For behavioral health, especially mental health care, there was much misunderstanding, misdiagnosis and miscommunication between providers and recipients of care. Pathways to care became divided into two branches with young people and adults of color more likely to be referred to child welfare and criminal justice rather than to specialty behavioral health care. As a result, more ethnic/race-specific community-based organizations were developed to address the cultural and class-specific behavioral health needs of these communities, and the federal government took steps toward ensuring better behavioral health services for racial and ethnic minorities.

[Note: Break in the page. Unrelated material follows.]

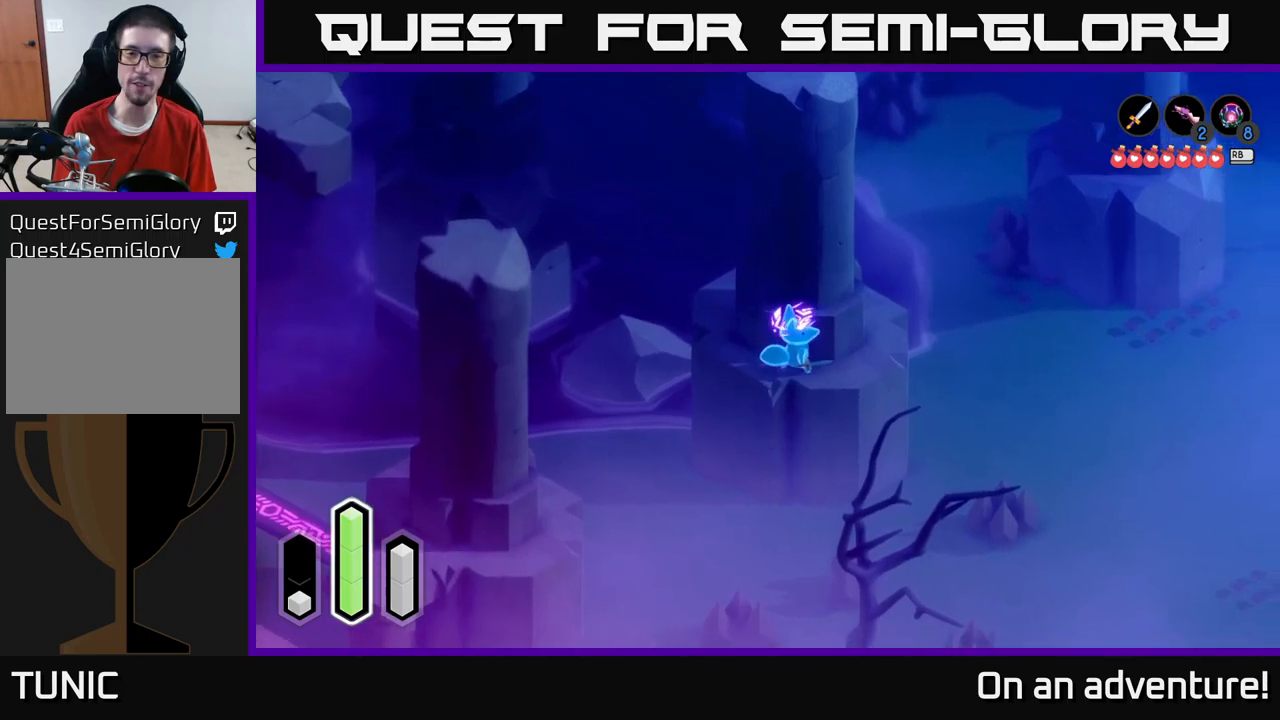
{"buttons": [], "left_stick": "left", "right_stick": "center", "events": [[17, "left_stick", "up-right"], [184, "left_stick", "up-left"], [317, "left_stick", "left"]]}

In 2001, then US Surgeon General Dr. David Satcher issued the report Mental Health: Culture, Race and Ethnicity which underscored the poor access, treatment and outcomes for people of color with mental health disorders. Research continued to show similar prevalence of these disorders across populations, but very uneven access to appropriate care, thus creating a substantial burden in these communities. In 2003, the President’s New Freedom Commission on Mental Health reiterated the imperative to reduce disparities in behavioral health care and the Substance Abuse and Mental Health Services Administration (SAMHSA) was charged with addressing these disparities and the recommendations of the report. And in 2010, the SAMHSA Office of Behavioral Health Equity was created by the Affordable Care Act.

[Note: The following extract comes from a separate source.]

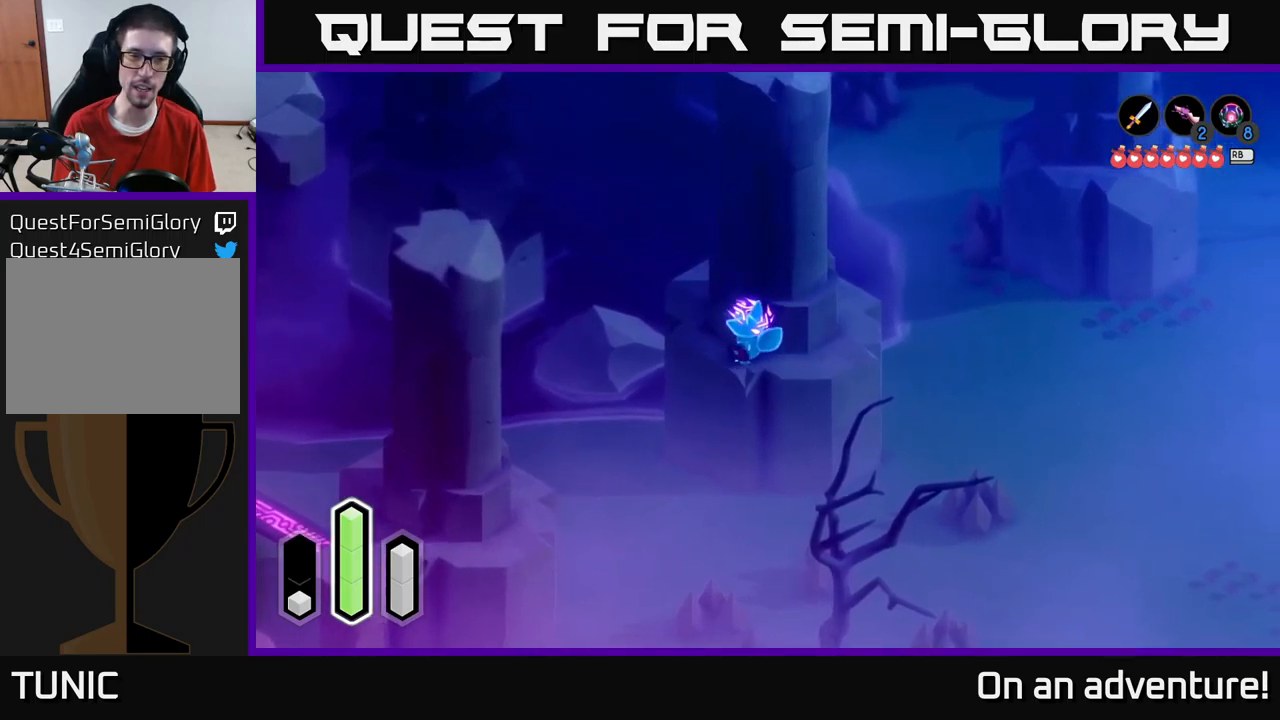
{"buttons": [], "left_stick": "up", "right_stick": "center", "events": [[17, "left_stick", "up-left"], [284, "left_stick", "up"]]}
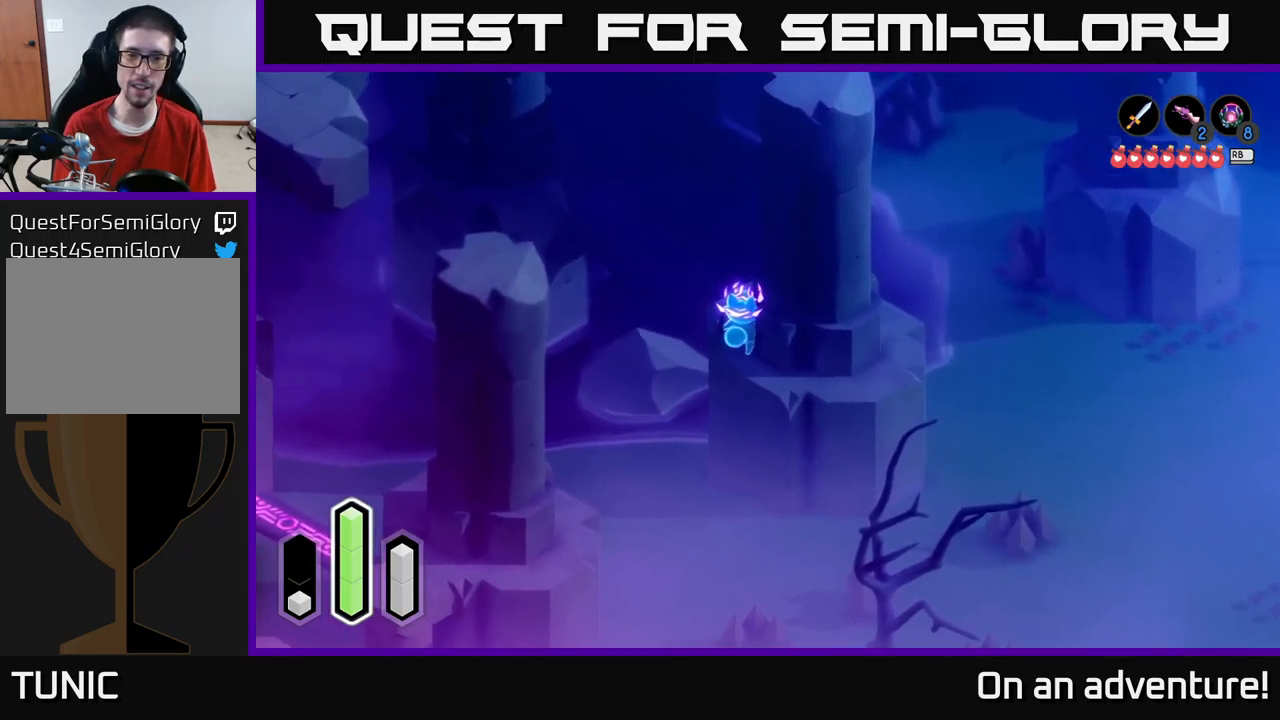
{"buttons": ["A"], "left_stick": "up-right", "right_stick": "center", "events": [[167, "A", "down"], [384, "left_stick", "up-right"]]}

SAMHSA also provides critical funding for minority and vulnerable populations, an outcome of the HHS Action Plan to Reduce Racial and Ethnic Health Disparities. And, through its National Network to Eliminate Disparities in Behavioral Health consisting of over 750 community-based organizations addressing the mental and substance use disorders in communities of color around the country, SAMHSA works to build capacity in these organizations and provide a platform to promote collective impact to reduce disparities.
Looking back, we can see how these advances in behavioral health grew out of the Heckler Report, started us on a path to understanding health and health care as a civil right and laid the basis for the new approach to social determinants of health and achieving health equity for all.
Larke N. Huang, PhD is the Director of the Substance Abuse and Mental Health Services Administration Office of Behavioral Health Equity.
The Substance Abuse and Mental Health Services Administration (SAMHSA) is the agency within the U.S. Department of Health and Human Services that leads public health efforts to advance the behavioral health of the nation.